### Goal:
Write out the entries below exactly as they appear, leaving out the pictures.

(Saved data entries)
# # # # # # #

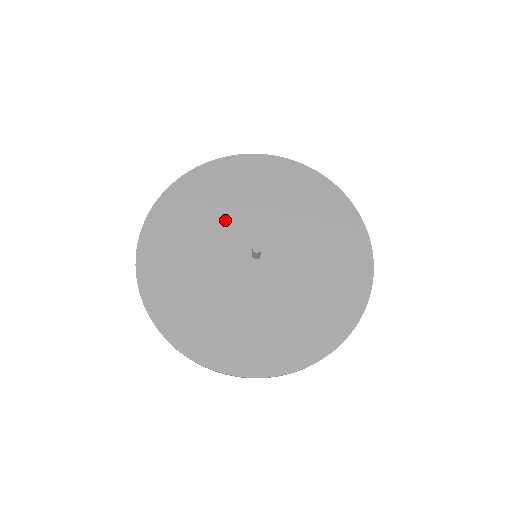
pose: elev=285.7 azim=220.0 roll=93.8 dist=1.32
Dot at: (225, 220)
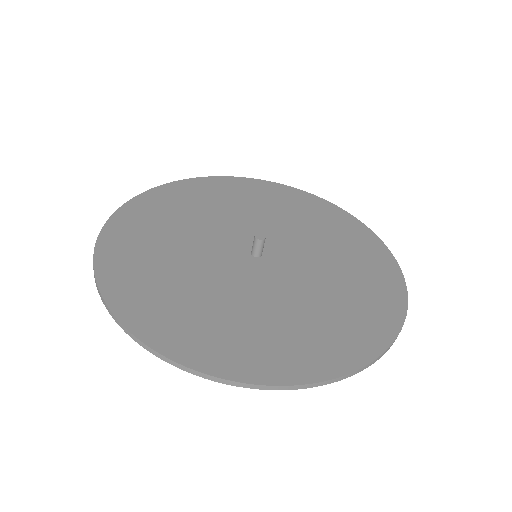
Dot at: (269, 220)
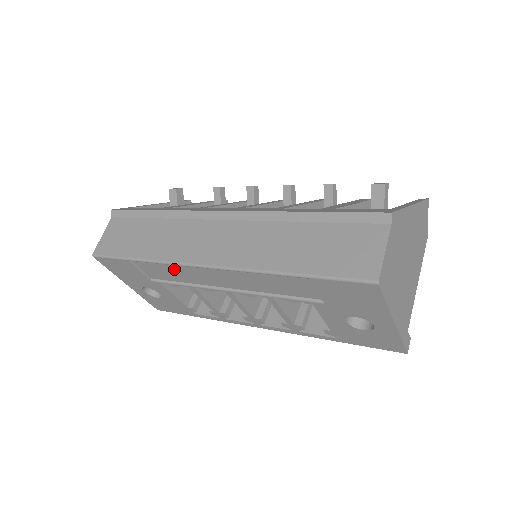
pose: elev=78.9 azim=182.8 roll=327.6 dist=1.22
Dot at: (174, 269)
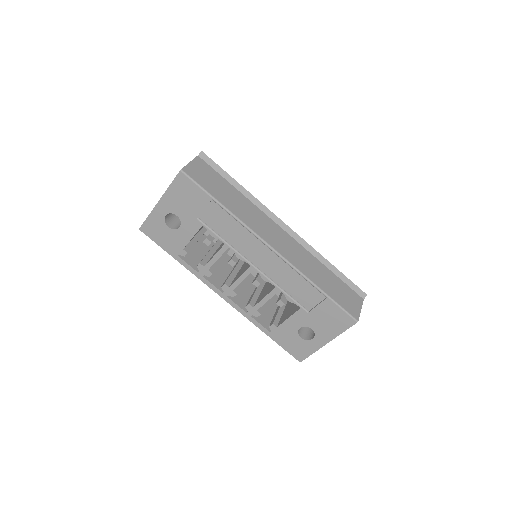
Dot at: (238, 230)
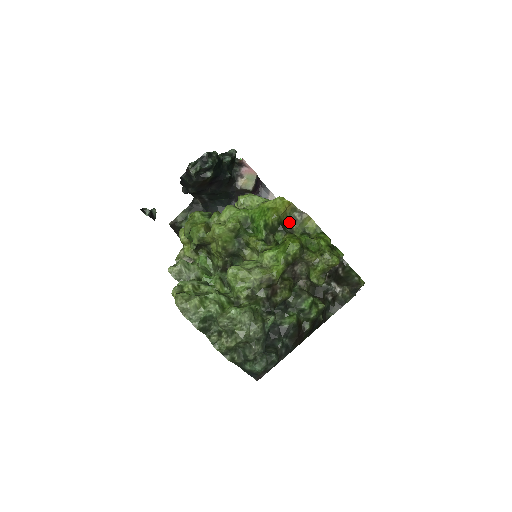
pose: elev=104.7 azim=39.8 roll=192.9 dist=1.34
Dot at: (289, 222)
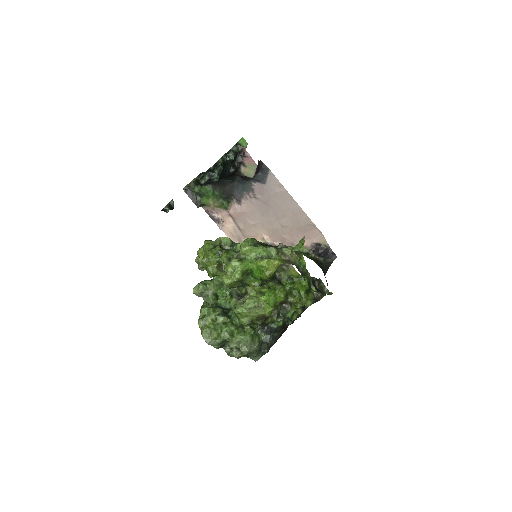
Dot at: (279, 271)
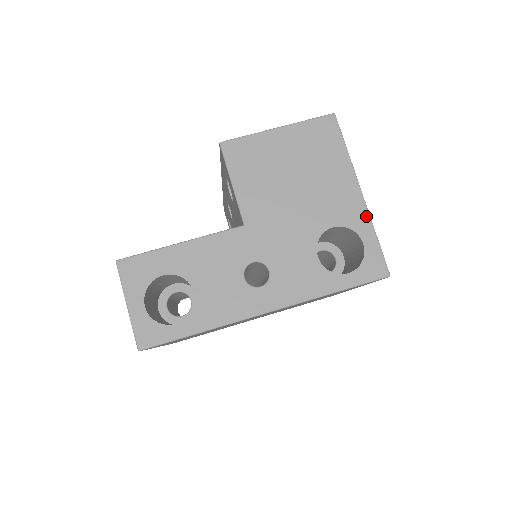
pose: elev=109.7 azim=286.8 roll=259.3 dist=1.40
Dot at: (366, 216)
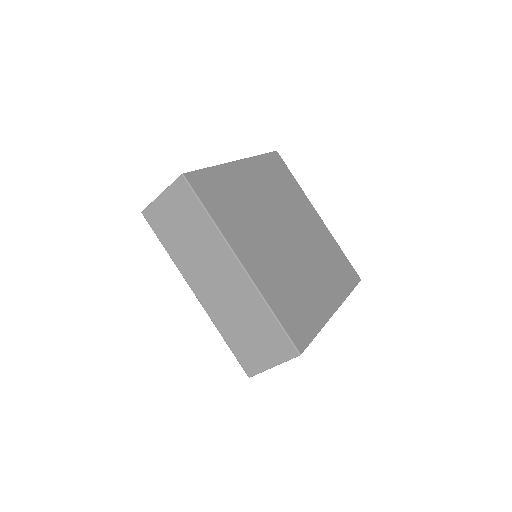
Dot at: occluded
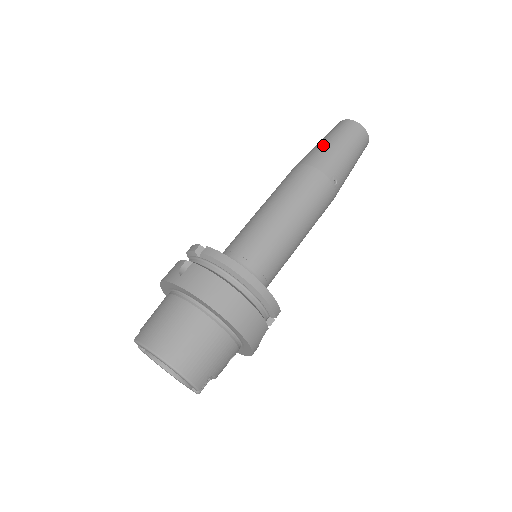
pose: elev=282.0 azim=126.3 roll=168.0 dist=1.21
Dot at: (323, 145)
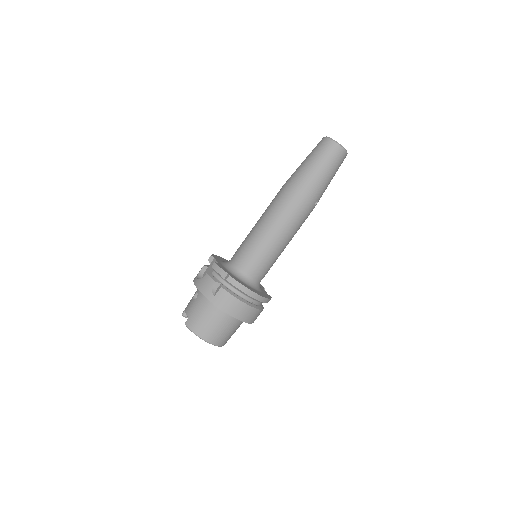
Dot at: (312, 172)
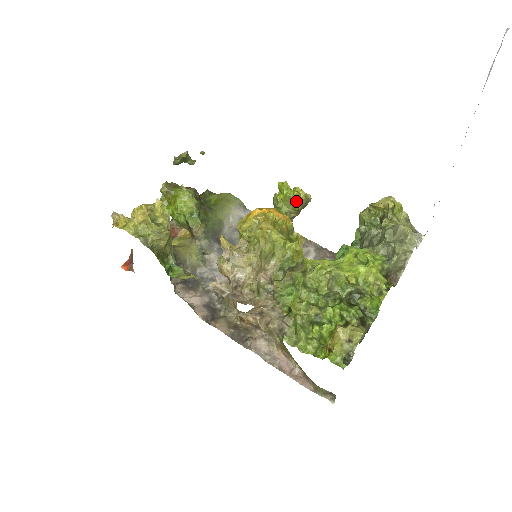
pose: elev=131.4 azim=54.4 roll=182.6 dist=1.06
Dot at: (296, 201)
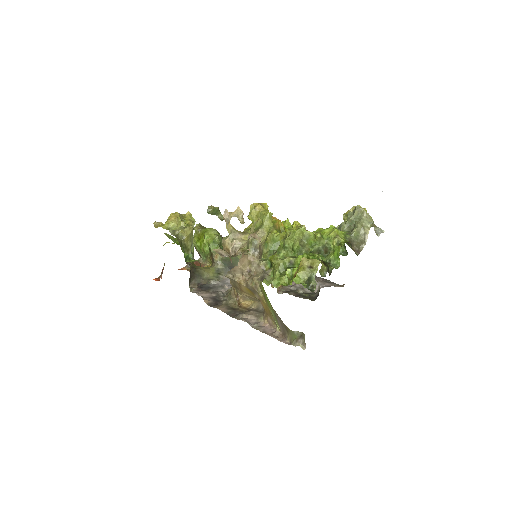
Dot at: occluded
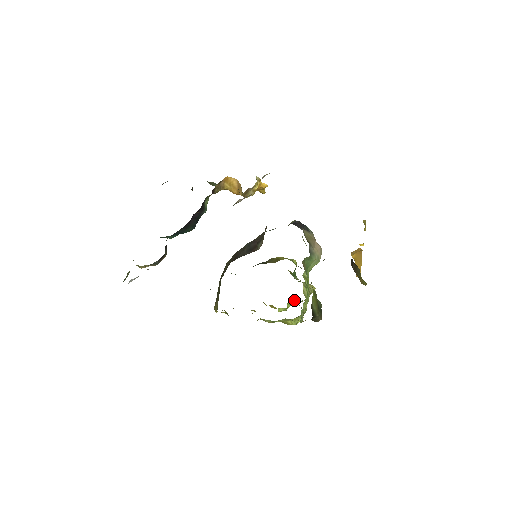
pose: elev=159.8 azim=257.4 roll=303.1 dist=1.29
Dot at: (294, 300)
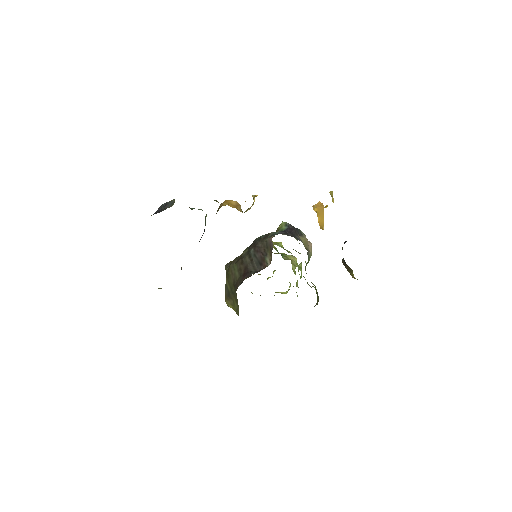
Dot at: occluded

# # # # # # #

### Response:
pose: elev=285.7 azim=220.0 roll=93.8 dist=1.32
Dot at: (225, 220)
Dot at: (269, 220)
pose: elev=78.9 azim=182.8 roll=327.6 dist=1.22
Dot at: (174, 269)
Dot at: (238, 230)
pose: elev=104.7 azim=39.8 roll=192.9 dist=1.34
Dot at: (289, 222)
Dot at: (279, 271)
pose: elev=109.7 azim=286.8 roll=259.3 dist=1.40
Dot at: (366, 216)
Dot at: occluded
pose: elev=282.0 azim=126.3 roll=168.0 dist=1.21
Dot at: (323, 145)
Dot at: (312, 172)
pose: elev=131.4 azim=54.4 roll=182.6 dist=1.06
Dot at: (296, 201)
Dot at: occluded
pose: elev=159.8 azim=257.4 roll=303.1 dist=1.29
Dot at: (294, 300)
Dot at: occluded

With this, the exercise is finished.